Title & Author: The Beholder by Anna Bright
Genre: YA- Fantasy, Romance
Release Date: June 4th 2019
Series: The Beholder #1
Source: ARC via Publisher
Description: Selah has waited her whole life for a happily ever after. As the only daughter of the leader of Potomac, she knows her duty is to find the perfect match, a partner who will help secure the future of her people. Now that day has finally come.
But after an excruciatingly public rejection from her closest childhood friend, Selah’s stepmother suggests an unthinkable solution: Selah must set sail across the Atlantic, where a series of potential suitors awaits—and if she doesn’t come home engaged, she shouldn’t come home at all.

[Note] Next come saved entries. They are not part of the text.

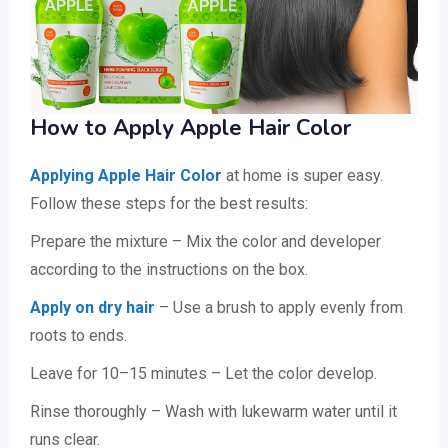
How to Apply Apple Hair Color
Applying Apple Hair Color
at home is super easy.
Follow these steps for the best results:
Prepare the mixture – Mix the color and developer
according to the instructions on the box.
Apply on dry hair
– Use a brush to apply evenly from
roots to ends.
Leave for 10–15 minutes – Let the color develop.
Rinse thoroughly – Wash with lukewarm water until it
runs clear.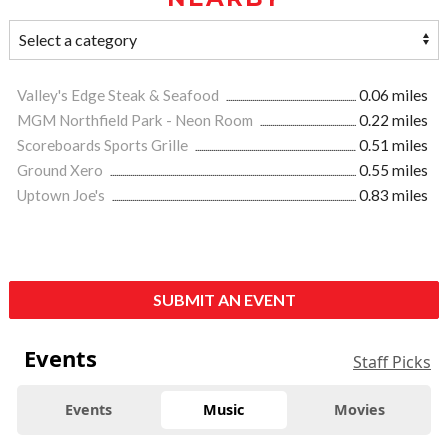
Valley's Edge Steak & Seafood
0.06 miles
MGM Northfield Park - Neon Room
0.22 miles
Scoreboards Sports Grille
0.51 miles
Ground Xero
0.55 miles
Uptown Joe's
0.83 miles
SUBMIT AN EVENT
Events
Staff Picks
Events
Music
Movies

From English castle gardens to the fjords of Norge, and under the eye of the dreaded Imperiya Yotne, Selah’s quest will be the journey of a lifetime. But her stepmother’s schemes aren’t the only secrets hiding belowdecks…and the stakes of her voyage may be higher than any happy ending.

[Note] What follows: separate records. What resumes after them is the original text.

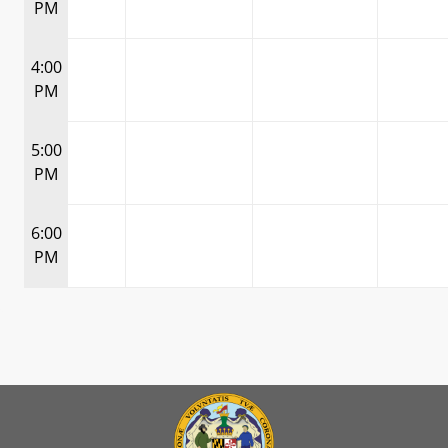
PM
4:00
PM
5:00
PM
6:00
PM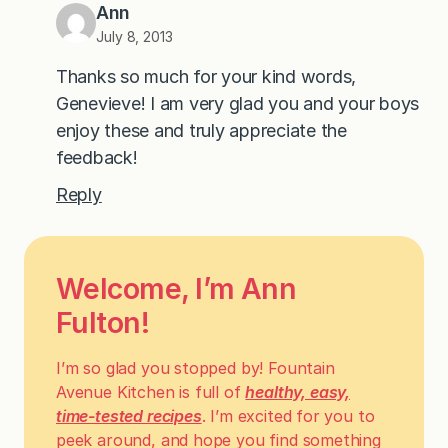
Ann
July 8, 2013
Thanks so much for your kind words,
Genevieve! I am very glad you and your boys
enjoy these and truly appreciate the
feedback!
Reply
Welcome, I’m Ann
Fulton!
I’m so glad you stopped by! Fountain
Avenue Kitchen is full of
healthy, easy,
time-tested recipes
. I’m excited for you to
peek around, and hope you find something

I received this book early in exchange for an honest review
This book was a wild ride from start to finish. A confusing, wild ride but still ultimately fun. I sped through this from the moment I read the first chapter. It reads sort of similar to the Selection series where Selah must meet and try to find her future husband through matches made by her step mother. Selah is very timid and pure and this further reminded me of America from the Selection. All the potential suitors are handsome and have their own unique customs and mannerisms. I found myself loving a specific one until a huge plot twist would come in (one that I had a sort of idea about but was still ultimately thrown when it happened because holy heck that was rough) and then mourning with Selah as she must journey on to meet and try to fall in love with the next one. Each suitor teaches Selah a vital lesson and we get to see her growth as a person and future ruler with each stop.

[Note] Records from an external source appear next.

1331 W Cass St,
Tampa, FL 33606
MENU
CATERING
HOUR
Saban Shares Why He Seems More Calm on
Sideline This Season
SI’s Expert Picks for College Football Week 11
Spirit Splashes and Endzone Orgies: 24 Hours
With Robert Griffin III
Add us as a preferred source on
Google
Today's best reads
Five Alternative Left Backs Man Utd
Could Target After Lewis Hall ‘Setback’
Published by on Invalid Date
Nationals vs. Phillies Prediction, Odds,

I enjoyed the use of fairy tale references and character archetypes. Selah’s step mother is very definitively evil. There are mentions of Homer and the Odyssey as well as a few other tales that Bright wove into the tale. I also really enjoyed the slices of fairy tales at the beginning of each chapter. They are written in their original language and then translated below. It adds whimsy to the tale and reminds the reader that Selah relies heavily on her knowledge of tales and folklore and draws courage from heroines and heroes.
My only real issue was lack of consistency in the book. There is no real established timeline in this book and although some parts of the book are sudo-similar to our world like America and England there were others that seemed made up. Also each country that Selah had to journey to seemed to be set in a different time period. England was more middle ages while other places seemed further along in their development. There was mention and use of a invention that wasn’t created until the late 1800s and further more when people encountered such invention they had no idea what it was or how it worked. There was also mention of sports/activities that would have been created in the 1800s including one that traces its roots to England but when Selah visited England they had jousting tournaments, etc instead. I think ultimately it would be more understood if the final book had a map to explain this world and where landmarks are. The discrepancies in time didn’t really matter to me but did take me out of the story when they appeared as I tried to place them and then ultimately just decided to ignore the confusion because the rest of the story was so thrilling. Please note that Selah only reaches two of her suitors in this book and will continue on (I’m assuming) in the next book. I was defiantly not expecting a series out of this but I look forward to the next one!